◆ **Exercise**
Please give the records below back in full, exactly as shown.

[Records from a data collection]

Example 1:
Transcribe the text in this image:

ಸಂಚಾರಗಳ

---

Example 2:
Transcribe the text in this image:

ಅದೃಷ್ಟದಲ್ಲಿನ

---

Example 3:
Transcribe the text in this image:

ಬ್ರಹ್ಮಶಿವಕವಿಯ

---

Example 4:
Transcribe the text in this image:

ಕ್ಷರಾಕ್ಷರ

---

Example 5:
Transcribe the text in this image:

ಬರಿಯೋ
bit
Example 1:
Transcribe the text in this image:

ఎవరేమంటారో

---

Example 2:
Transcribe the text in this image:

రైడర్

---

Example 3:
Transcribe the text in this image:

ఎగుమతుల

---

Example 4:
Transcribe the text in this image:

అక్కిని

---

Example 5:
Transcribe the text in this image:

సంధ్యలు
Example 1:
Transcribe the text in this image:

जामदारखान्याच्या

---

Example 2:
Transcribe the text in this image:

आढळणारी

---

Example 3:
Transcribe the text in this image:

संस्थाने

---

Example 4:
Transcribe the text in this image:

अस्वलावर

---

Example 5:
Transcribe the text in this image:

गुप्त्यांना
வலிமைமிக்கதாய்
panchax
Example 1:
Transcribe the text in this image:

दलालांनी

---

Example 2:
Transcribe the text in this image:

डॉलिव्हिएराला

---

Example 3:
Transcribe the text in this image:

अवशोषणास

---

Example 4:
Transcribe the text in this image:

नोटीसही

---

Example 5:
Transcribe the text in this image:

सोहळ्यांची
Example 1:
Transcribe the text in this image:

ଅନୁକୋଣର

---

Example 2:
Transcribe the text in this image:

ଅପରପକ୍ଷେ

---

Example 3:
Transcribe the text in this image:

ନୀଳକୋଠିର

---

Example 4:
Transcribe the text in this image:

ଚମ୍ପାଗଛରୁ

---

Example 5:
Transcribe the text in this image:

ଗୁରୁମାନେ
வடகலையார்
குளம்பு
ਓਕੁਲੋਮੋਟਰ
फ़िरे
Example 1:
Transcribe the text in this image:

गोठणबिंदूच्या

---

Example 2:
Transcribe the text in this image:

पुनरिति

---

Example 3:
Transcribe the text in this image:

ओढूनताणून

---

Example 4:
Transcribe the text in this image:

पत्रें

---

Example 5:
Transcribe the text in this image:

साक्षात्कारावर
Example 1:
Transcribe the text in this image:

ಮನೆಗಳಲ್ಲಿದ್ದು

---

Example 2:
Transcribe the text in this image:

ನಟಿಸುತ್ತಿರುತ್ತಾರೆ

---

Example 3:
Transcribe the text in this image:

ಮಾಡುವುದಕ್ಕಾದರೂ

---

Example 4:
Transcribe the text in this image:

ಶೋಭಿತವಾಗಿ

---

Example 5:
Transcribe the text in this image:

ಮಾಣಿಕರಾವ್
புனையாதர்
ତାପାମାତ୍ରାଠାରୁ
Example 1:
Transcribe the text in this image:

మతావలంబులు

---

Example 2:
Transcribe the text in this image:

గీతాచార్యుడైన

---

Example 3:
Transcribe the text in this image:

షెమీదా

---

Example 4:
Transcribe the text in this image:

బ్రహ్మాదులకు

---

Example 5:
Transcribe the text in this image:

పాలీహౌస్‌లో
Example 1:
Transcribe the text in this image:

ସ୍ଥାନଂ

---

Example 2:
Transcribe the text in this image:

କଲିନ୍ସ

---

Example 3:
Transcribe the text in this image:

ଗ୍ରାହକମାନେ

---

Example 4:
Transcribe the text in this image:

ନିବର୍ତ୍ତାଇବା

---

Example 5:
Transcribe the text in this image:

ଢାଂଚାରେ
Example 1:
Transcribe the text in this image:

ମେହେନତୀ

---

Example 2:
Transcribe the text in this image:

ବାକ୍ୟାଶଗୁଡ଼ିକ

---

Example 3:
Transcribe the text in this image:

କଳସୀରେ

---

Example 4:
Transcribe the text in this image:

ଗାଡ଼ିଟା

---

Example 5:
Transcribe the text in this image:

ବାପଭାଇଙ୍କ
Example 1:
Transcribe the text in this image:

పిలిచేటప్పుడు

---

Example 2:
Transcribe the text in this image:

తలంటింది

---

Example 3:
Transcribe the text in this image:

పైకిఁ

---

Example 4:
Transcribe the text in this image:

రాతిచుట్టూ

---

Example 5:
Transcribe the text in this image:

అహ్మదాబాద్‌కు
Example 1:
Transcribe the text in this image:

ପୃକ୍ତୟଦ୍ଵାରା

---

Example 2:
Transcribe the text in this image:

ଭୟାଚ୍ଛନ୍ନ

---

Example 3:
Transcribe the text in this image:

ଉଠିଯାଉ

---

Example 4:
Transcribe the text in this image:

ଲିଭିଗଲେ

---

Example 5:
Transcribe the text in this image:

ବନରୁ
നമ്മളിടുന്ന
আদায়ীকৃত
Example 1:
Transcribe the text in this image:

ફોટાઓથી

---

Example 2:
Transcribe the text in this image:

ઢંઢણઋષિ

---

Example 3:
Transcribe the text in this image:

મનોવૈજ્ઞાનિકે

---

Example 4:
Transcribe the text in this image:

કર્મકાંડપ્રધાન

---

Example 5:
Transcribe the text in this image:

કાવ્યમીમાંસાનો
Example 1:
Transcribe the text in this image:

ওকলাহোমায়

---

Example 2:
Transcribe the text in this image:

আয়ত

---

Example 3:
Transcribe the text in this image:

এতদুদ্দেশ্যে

◆ **Reply**
Example 1:
Transcribe the text in this image:

ಸಂಚಾರಗಳ

---

Example 2:
Transcribe the text in this image:

ಅದೃಷ್ಟದಲ್ಲಿನ

---

Example 3:
Transcribe the text in this image:

ಬ್ರಹ್ಮಶಿವಕವಿಯ

---

Example 4:
Transcribe the text in this image:

ಕ್ಷರಾಕ್ಷರ

---

Example 5:
Transcribe the text in this image:

ಬರಿಯೋ
bit
Example 1:
Transcribe the text in this image:

ఎవరేమంటారో

---

Example 2:
Transcribe the text in this image:

రైడర్

---

Example 3:
Transcribe the text in this image:

ఎగుమతుల

---

Example 4:
Transcribe the text in this image:

అక్కిని

---

Example 5:
Transcribe the text in this image:

సంధ్యలు
Example 1:
Transcribe the text in this image:

जामदारखान्याच्या

---

Example 2:
Transcribe the text in this image:

आढळणारी

---

Example 3:
Transcribe the text in this image:

संस्थाने

---

Example 4:
Transcribe the text in this image:

अस्वलावर

---

Example 5:
Transcribe the text in this image:

गुप्त्यांना
வலிமைமிக்கதாய்
panchax
Example 1:
Transcribe the text in this image:

दलालांनी

---

Example 2:
Transcribe the text in this image:

डॉलिव्हिएराला

---

Example 3:
Transcribe the text in this image:

अवशोषणास

---

Example 4:
Transcribe the text in this image:

नोटीसही

---

Example 5:
Transcribe the text in this image:

सोहळ्यांची
Example 1:
Transcribe the text in this image:

ଅନୁକୋଣର

---

Example 2:
Transcribe the text in this image:

ଅପରପକ୍ଷେ

---

Example 3:
Transcribe the text in this image:

ନୀଳକୋଠିର

---

Example 4:
Transcribe the text in this image:

ଚମ୍ପାଗଛରୁ

---

Example 5:
Transcribe the text in this image:

ଗୁରୁମାନେ
வடகலையார்
குளம்பு
ਓਕੁਲੋਮੋਟਰ
फ़िरे
Example 1:
Transcribe the text in this image:

गोठणबिंदूच्या

---

Example 2:
Transcribe the text in this image:

पुनरिति

---

Example 3:
Transcribe the text in this image:

ओढूनताणून

---

Example 4:
Transcribe the text in this image:

पत्रें

---

Example 5:
Transcribe the text in this image:

साक्षात्कारावर
Example 1:
Transcribe the text in this image:

ಮನೆಗಳಲ್ಲಿದ್ದು

---

Example 2:
Transcribe the text in this image:

ನಟಿಸುತ್ತಿರುತ್ತಾರೆ

---

Example 3:
Transcribe the text in this image:

ಮಾಡುವುದಕ್ಕಾದರೂ

---

Example 4:
Transcribe the text in this image:

ಶೋಭಿತವಾಗಿ

---

Example 5:
Transcribe the text in this image:

ಮಾಣಿಕರಾವ್
புனையாதர்
ତାପାମାତ୍ରାଠାରୁ
Example 1:
Transcribe the text in this image:

మతావలంబులు

---

Example 2:
Transcribe the text in this image:

గీతాచార్యుడైన

---

Example 3:
Transcribe the text in this image:

షెమీదా

---

Example 4:
Transcribe the text in this image:

బ్రహ్మాదులకు

---

Example 5:
Transcribe the text in this image:

పాలీహౌస్‌లో
Example 1:
Transcribe the text in this image:

ସ୍ଥାନଂ

---

Example 2:
Transcribe the text in this image:

କଲିନ୍ସ

---

Example 3:
Transcribe the text in this image:

ଗ୍ରାହକମାନେ

---

Example 4:
Transcribe the text in this image:

ନିବର୍ତ୍ତାଇବା

---

Example 5:
Transcribe the text in this image:

ଢାଂଚାରେ
Example 1:
Transcribe the text in this image:

ମେହେନତୀ

---

Example 2:
Transcribe the text in this image:

ବାକ୍ୟାଶଗୁଡ଼ିକ

---

Example 3:
Transcribe the text in this image:

କଳସୀରେ

---

Example 4:
Transcribe the text in this image:

ଗାଡ଼ିଟା

---

Example 5:
Transcribe the text in this image:

ବାପଭାଇଙ୍କ
Example 1:
Transcribe the text in this image:

పిలిచేటప్పుడు

---

Example 2:
Transcribe the text in this image:

తలంటింది

---

Example 3:
Transcribe the text in this image:

పైకిఁ

---

Example 4:
Transcribe the text in this image:

రాతిచుట్టూ

---

Example 5:
Transcribe the text in this image:

అహ్మదాబాద్‌కు
Example 1:
Transcribe the text in this image:

ପୃକ୍ତୟଦ୍ଵାରା

---

Example 2:
Transcribe the text in this image:

ଭୟାଚ୍ଛନ୍ନ

---

Example 3:
Transcribe the text in this image:

ଉଠିଯାଉ

---

Example 4:
Transcribe the text in this image:

ଲିଭିଗଲେ

---

Example 5:
Transcribe the text in this image:

ବନରୁ
നമ്മളിടുന്ന
আদায়ীকৃত
Example 1:
Transcribe the text in this image:

ફોટાઓથી

---

Example 2:
Transcribe the text in this image:

ઢંઢણઋષિ

---

Example 3:
Transcribe the text in this image:

મનોવૈજ્ઞાનિકે

---

Example 4:
Transcribe the text in this image:

કર્મકાંડપ્રધાન

---

Example 5:
Transcribe the text in this image:

કાવ્યમીમાંસાનો
Example 1:
Transcribe the text in this image:

ওকলাহোমায়

---

Example 2:
Transcribe the text in this image:

আয়ত

---

Example 3:
Transcribe the text in this image:

এতদুদ্দেশ্যে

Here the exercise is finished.